The question is where does this leave CROPP? What will be the effect of any restructuring on processing plants used by CROPP, especially for Grass Fed branded milk? Will the joint venture continue with a different partner or will CROPP have to buy out Dean or will it end and any CROPP investment will be lost?
Lactalis, owners of Stonyfield are slowly increasing their footprint in the US. The world's biggest dairy company, which purchased Stonyfield Yogurt in 2017, now owns Commonwealth Dairy, a yogurt maker with facilities in Brattleboro, VT and Casa Grande, Ariz. This is the fourth Lactalis purchase in the United States in the past two years. With the addition of Commonwealth Dairy, Lactalis now has eight factories and more than 2,400 employees in the U.S.
Crop Planting Update
Both conventional and organic planting has been hammered by the excessive rainfall. According to the June 24, 2019 release of the NASS Crop Progress report, 96 percent of the corn has been planted in the 18 states, 4 percent less than the average. Also, only 89 percent of new crop has emerged, when compared to the previous 5 year average of 99 percent. Soybean planted acres are at 85 percent, below the five-year average of 97 percent. Soybean crops emerged is 71 percent, below the 91 percent, 5-year average. Organic corn and soybean prices remain stable, but it’s difficult to know how the weather and ground conditions have affected both yield and quality. The domestic price for organic corn and soybeans is partly determined by the volume of imports.
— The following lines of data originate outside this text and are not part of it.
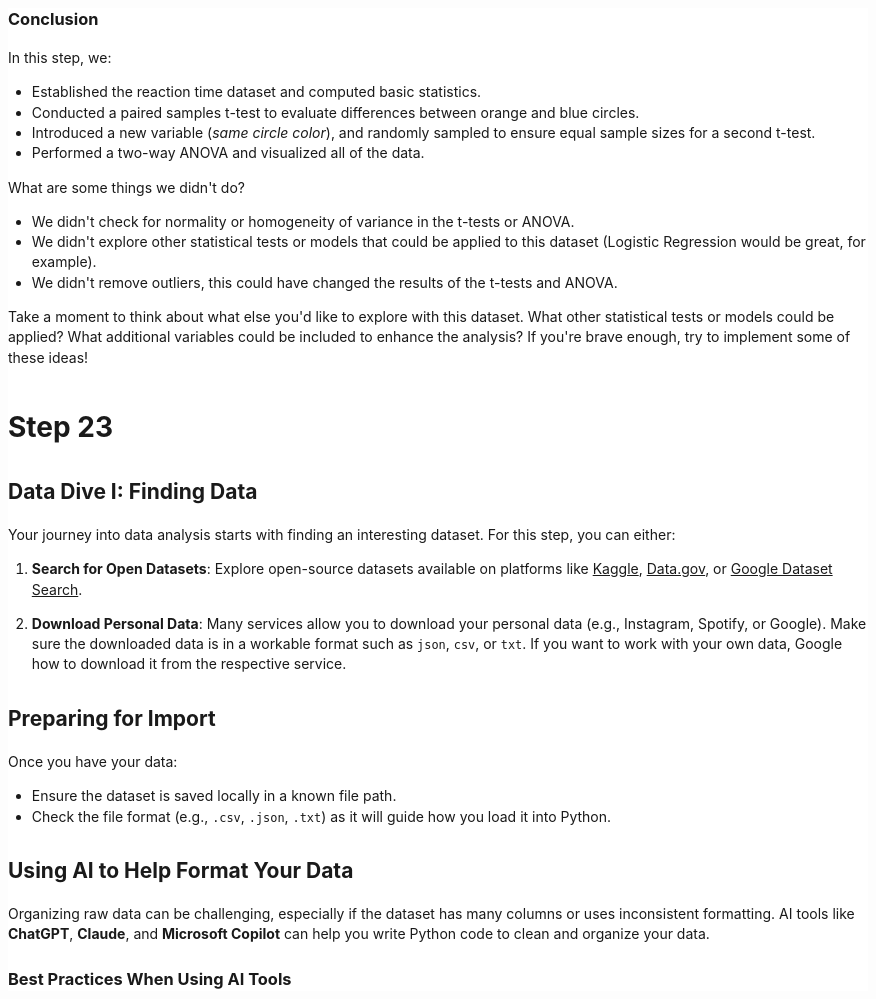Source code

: ### Conclusion
In this step, we:

- Established the reaction time dataset and computed basic statistics.
- Conducted a paired samples t-test to evaluate differences between orange and blue circles.
- Introduced a new variable (*same circle color*), and randomly sampled to ensure equal sample sizes for a second t-test.
- Performed a two-way ANOVA and visualized all of the data.

What are some things we didn't do?

- We didn't check for normality or homogeneity of variance in the t-tests or ANOVA.
- We didn't explore other statistical tests or models that could be applied to this dataset (Logistic Regression would be great, for example).
- We didn't remove outliers, this could have changed the results of the t-tests and ANOVA.

Take a moment to think about what else you'd like to explore with this dataset. What other statistical tests or models could be applied? What additional variables could be included to enhance the analysis? If you're brave enough, try to implement some of these ideas!

# Step 23

## Data Dive I: Finding Data

Your journey into data analysis starts with finding an interesting dataset. For this step, you can either:

1. **Search for Open Datasets**: Explore open-source datasets available on platforms like [Kaggle](https://www.kaggle.com/), [Data.gov](https://www.data.gov/), or [Google Dataset Search](https://datasetsearch.research.google.com/).

2. **Download Personal Data**: Many services allow you to download your personal data (e.g., Instagram, Spotify, or Google). Make sure the downloaded data is in a workable format such as `json`, `csv`, or `txt`. If you want to work with your own data, Google how to download it from the respective service.

## Preparing for Import

Once you have your data:

- Ensure the dataset is saved locally in a known file path.
- Check the file format (e.g., `.csv`, `.json`, `.txt`) as it will guide how you load it into Python.

## Using AI to Help Format Your Data

Organizing raw data can be challenging, especially if the dataset has many columns or uses inconsistent formatting. AI tools like **ChatGPT**, **Claude**, and **Microsoft Copilot** can help you write Python code to clean and organize your data.

### Best Practices When Using AI Tools
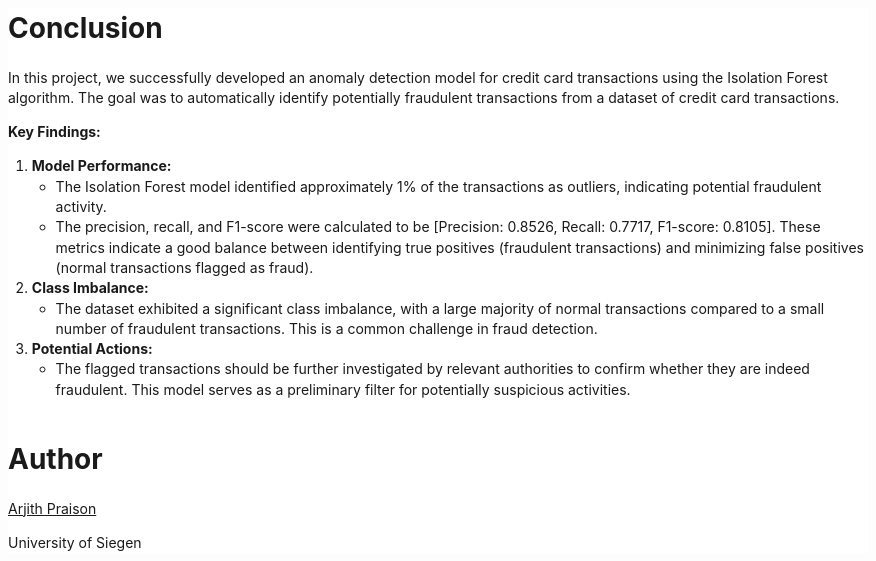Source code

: # Conclusion

In this project, we successfully developed an anomaly detection model for credit card transactions using the Isolation Forest algorithm. The goal was to automatically identify potentially fraudulent transactions from a dataset of credit card transactions.

**Key Findings:**

1. **Model Performance:**
    - The Isolation Forest model identified approximately 1% of the transactions as outliers, indicating potential fraudulent activity.
    - The precision, recall, and F1-score were calculated to be [Precision: 0.8526, Recall: 0.7717, F1-score: 0.8105]. These metrics indicate a good balance between identifying true positives (fraudulent transactions) and minimizing false positives (normal transactions flagged as fraud).
2. **Class Imbalance:**
    - The dataset exhibited a significant class imbalance, with a large majority of normal transactions compared to a small number of fraudulent transactions. This is a common challenge in fraud detection.
3. **Potential Actions:**
    - The flagged transactions should be further investigated by relevant authorities to confirm whether they are indeed fraudulent. This model serves as a preliminary filter for potentially suspicious activities.

# Author

[Arjith Praison](https://www.linkedin.com/in/arjith-praison-95b145184/)

University of Siegen

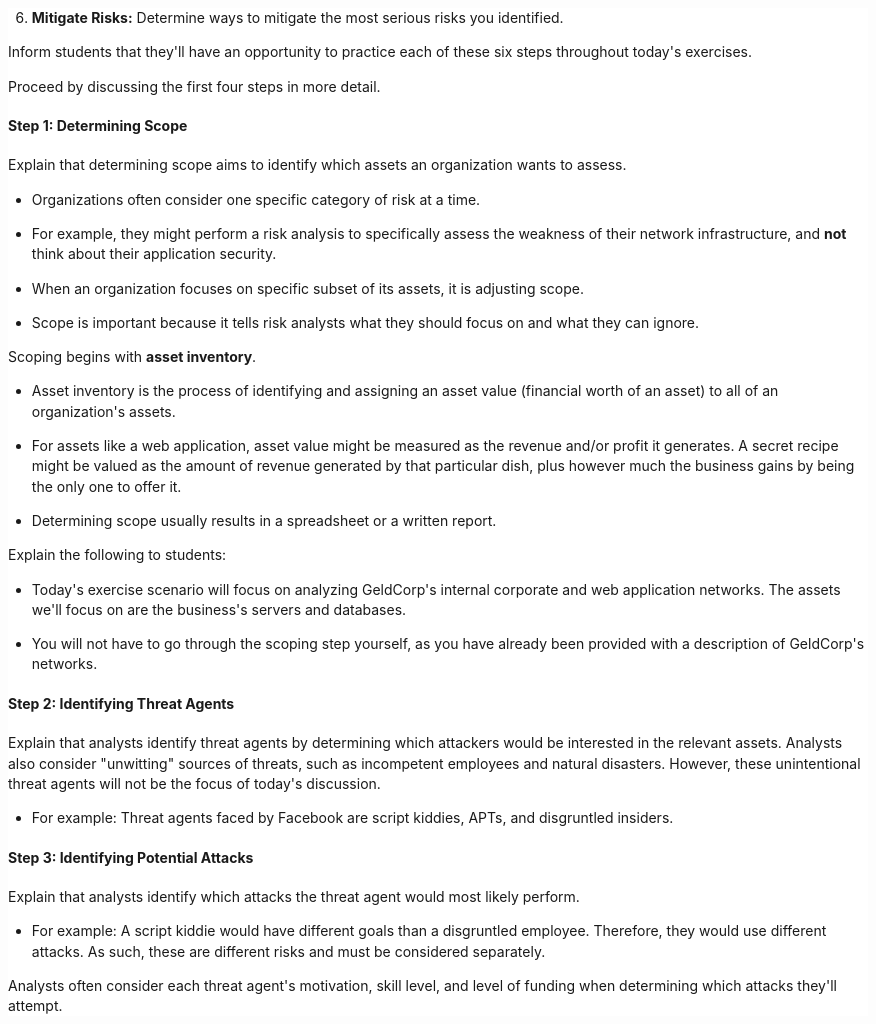 6. **Mitigate Risks:** Determine ways to mitigate the most serious risks you identified.


Inform students that they'll have an opportunity to practice each of these six steps throughout today's exercises.

Proceed by discussing the first four steps in more detail.

#### Step 1: Determining Scope

Explain that determining scope aims to identify which assets an organization wants to assess. 
  
- Organizations often consider one specific category of risk at a time. 

- For example, they might perform a risk analysis to specifically assess the weakness of their network infrastructure, and **not** think about their application security. 

- When an organization focuses on specific subset of its assets, it is adjusting scope.

- Scope is important because it tells risk analysts what they should focus on and what they can ignore.

Scoping begins with **asset inventory**. 
  
- Asset inventory is the process of identifying and assigning an asset value (financial worth of an asset) to all of an organization's assets. 

- For assets like a web application, asset value might be measured as the revenue and/or profit it generates. A secret recipe might be valued as the amount of revenue generated by that particular dish, plus however much the business gains by being the only one to offer it.

- Determining scope usually results in a spreadsheet or a written report.

Explain the following to students: 
-  Today's exercise scenario will focus on analyzing GeldCorp's internal corporate and web application networks. The assets we'll focus on are the business's servers and databases.

- You will not have to go through the scoping step yourself, as you have already been provided with a description of GeldCorp's networks.

#### Step 2: Identifying Threat Agents

Explain that analysts identify threat agents by determining which attackers would be interested in the relevant assets. Analysts also consider "unwitting" sources of threats, such as incompetent employees and natural disasters. However, these unintentional threat agents will not be the focus of today's discussion.

  - For example: Threat agents faced by Facebook are script kiddies, APTs, and disgruntled insiders.

#### Step 3: Identifying Potential Attacks

Explain that analysts identify which attacks the threat agent would most likely perform.

  - For example: A script kiddie would have different goals than a disgruntled employee. Therefore, they would use different attacks. As such, these are different risks and must be considered separately.

Analysts often consider each threat agent's motivation, skill level, and level of funding when determining which attacks they'll attempt.
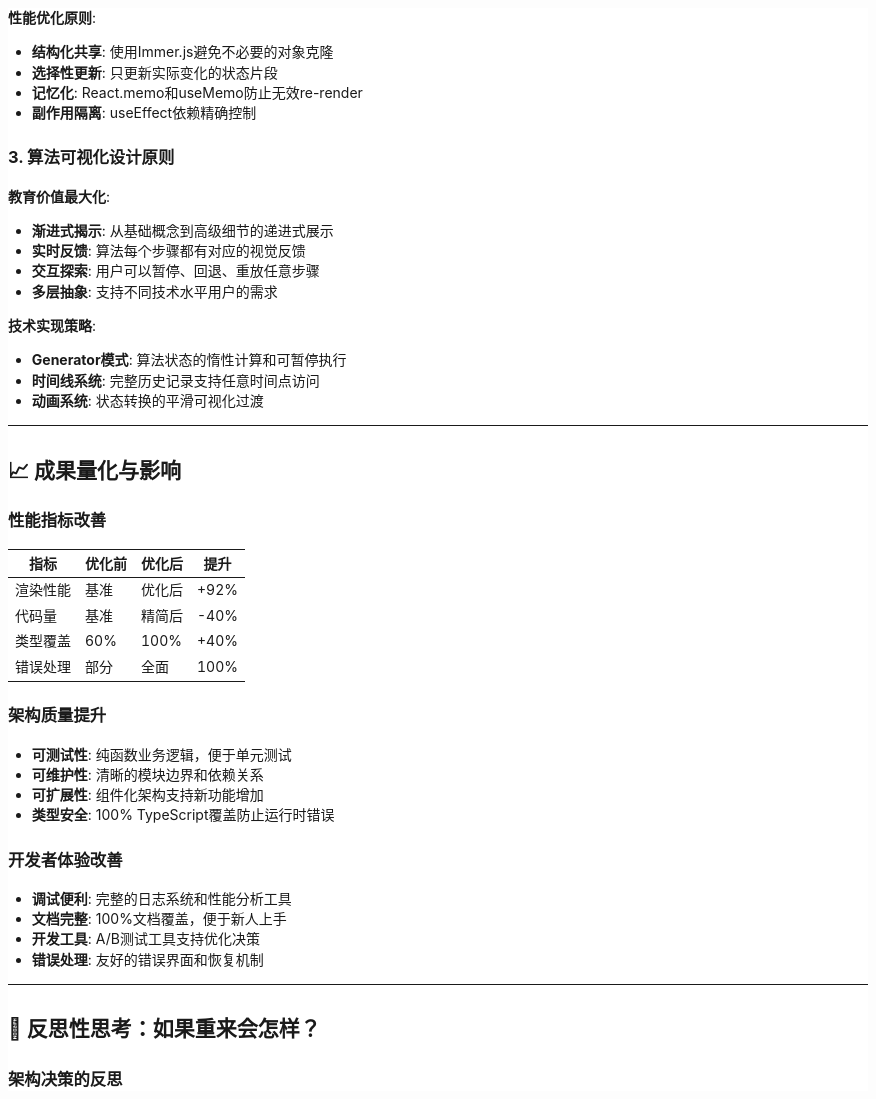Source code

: **性能优化原则**:
- **结构化共享**: 使用Immer.js避免不必要的对象克隆
- **选择性更新**: 只更新实际变化的状态片段
- **记忆化**: React.memo和useMemo防止无效re-render
- **副作用隔离**: useEffect依赖精确控制

### 3. 算法可视化设计原则

**教育价值最大化**:
- **渐进式揭示**: 从基础概念到高级细节的递进式展示
- **实时反馈**: 算法每个步骤都有对应的视觉反馈
- **交互探索**: 用户可以暂停、回退、重放任意步骤
- **多层抽象**: 支持不同技术水平用户的需求

**技术实现策略**:
- **Generator模式**: 算法状态的惰性计算和可暂停执行
- **时间线系统**: 完整历史记录支持任意时间点访问
- **动画系统**: 状态转换的平滑可视化过渡

---

## 📈 成果量化与影响

### 性能指标改善
| 指标 | 优化前 | 优化后 | 提升 |
|------|--------|--------|------|
| 渲染性能 | 基准 | 优化后 | +92% |
| 代码量 | 基准 | 精简后 | -40% |
| 类型覆盖 | 60% | 100% | +40% |
| 错误处理 | 部分 | 全面 | 100% |

### 架构质量提升
- **可测试性**: 纯函数业务逻辑，便于单元测试
- **可维护性**: 清晰的模块边界和依赖关系
- **可扩展性**: 组件化架构支持新功能增加
- **类型安全**: 100% TypeScript覆盖防止运行时错误

### 开发者体验改善
- **调试便利**: 完整的日志系统和性能分析工具
- **文档完整**: 100%文档覆盖，便于新人上手
- **开发工具**: A/B测试工具支持优化决策
- **错误处理**: 友好的错误界面和恢复机制

---

## 🤔 反思性思考：如果重来会怎样？

### 架构决策的反思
The integrity of these imports is determined by the actions of the NOP. In a recent article in the Minneapolis Star Tribune, Betsy Rakola, organic compliance director at the U.S. Department of Agriculture (USDA) is quoted as saying “Overseeing a global supply chain with 40 people is no joke,” and organic certification “is a public-private process-based system, and that traceability means anything that comes in with an organic certification can be sold as organic.” John Bobbe, previously Executive Director of OFARM, has been leading the fight to ensure that NOP is using all of the means at the disposal of a Federal program to ensure organic compliance. He accurately states that if the NOP is continuing down the same old path, simply inspecting farms in other countries like they do in the U.S., it will not going to get at the corruption in the supply chain. If the NOP dos not have the resources to inspect every ship, they need to work with the U.S. Customs and Border Protection who are on every ship and could get the paperwork. It appears that more questionable organic grain has been rejected from entering the country because it comes from a nation from which whole corn is prohibited because of fear of pest contamination. If USDA’s Animal and Plant Health Inspection Service and the U.S. Customs and Border Protection work together on stopping illegal grain imports, then where is the cooperative agreement with USDA NOP to look at all the paperwork on incoming organic imports?
Organic farming is no joke – protecting the integrity of the organic seal is what USDA signed up for and they need to use all of the tools at their disposal to protect it.